Rail station renovation could help Edmonds downtown bottleneck

EDMONDS — Getting to and from this city’s waterfront — long a bottleneck for travelers and pedestrians alike — could get somewhat easier by early next year.

That’s when Sound Transit expects to complete a $12.9 million renovation of the city’s rail station, Edmonds Station, at 210 Railroad Ave.

It’s also when the agency will complete a new bus shelter that is expected to allow Community Transit buses to pick up and drop off passengers at a single location between the ferry terminal and station. Right now, people get on and off the bus at two stops that are a block apart.

Construction on the two projects is expected to begin in March.

Sound Transit, which provides Sounder commuter trains, shares the station with Amtrak.

Planned upgrades should help centralize and smooth connections between bus, train and ferry connections in the heart of the city, officials say.

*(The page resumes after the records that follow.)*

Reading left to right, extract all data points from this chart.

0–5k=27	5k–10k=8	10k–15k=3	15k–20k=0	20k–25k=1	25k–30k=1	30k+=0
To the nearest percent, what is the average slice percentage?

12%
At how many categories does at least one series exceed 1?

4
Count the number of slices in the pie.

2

Those improvements, which will include new lighting, four new shelters and 520 feet of additional platform, are welcome news to most city officials, who’ve been anxiously awaiting a spruced-up train station.

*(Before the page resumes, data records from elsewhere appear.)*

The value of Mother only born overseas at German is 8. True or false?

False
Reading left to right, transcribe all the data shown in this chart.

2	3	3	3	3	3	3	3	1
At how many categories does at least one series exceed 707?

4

It’s not the ideal solution city leaders envisioned with Edmonds Crossing, however.

That proposed $263 million regional project would have combined ferry, bus and train traffic in a single location farther south along the waterfront of the existing ferry terminal.

City leaders essentially opted to shelve the project last year after Washington State Ferries, the lead agency on the project, decided to focus its limited dollars on maintaining existing facilities.

“As long as we can put cars on the ferry and not suffer here in Edmonds with the waiting automobiles, I don’t really see a need to build an entirely new ferry dock,” said City Council President Steve Bernheim. “If we’re trying to save money, let’s keep the ferry dock where it is right now and plan for it to stay there.”

Sound Transit also plans to build the bus shelter, adjacent to railroad tracks between James and Main streets, half a block north of the train station.

The agency doesn’t provide Sound Transit Express regional buses in Edmonds but has agreed to build the shelter for Community Transit.

That puts a bus stop closer to the ferry terminal than existing bus stops along Railroad Avenue, said Community Transit spokesman Martin Mungia.

“One of the ideas with this new location would be to allow all of the buses to come into the same proximate location,” closer to trains and ferries, he said. “No matter which mode you’re taking, it’ll be more convenient for you.”

Eric Beckman, a Sound Transit rail program manager, said his agency will build one new platform at the station. A second platform, west toward Railroad Avenue, will be added after Burlington Northern Santa Fe Railway builds a second set of tracks, he said.

Many of the traffic bottlenecks near the waterfront happen because passenger and freight trains share a single set of tracks, said Stephen Clifton, the city’s community development director.

New tracks would open up the flow of trains through the city. Double-track rail exists along selected portions of the rail line between Everett and Seattle — though not in Edmonds.

“It’s like two lanes of highway versus one lane,” said Gus Melonas, BNSF spokesman.

The freight train company has completed design work and will begin grading work along a 1.9-mile stretch of rail line. The grading work lays the foundation for the new tracks.

“We expect to begin this project, possibly as early as the beginning of February,” he said.

Construction of the new tracks will likely happen in 2011 or 2012, Melonas said.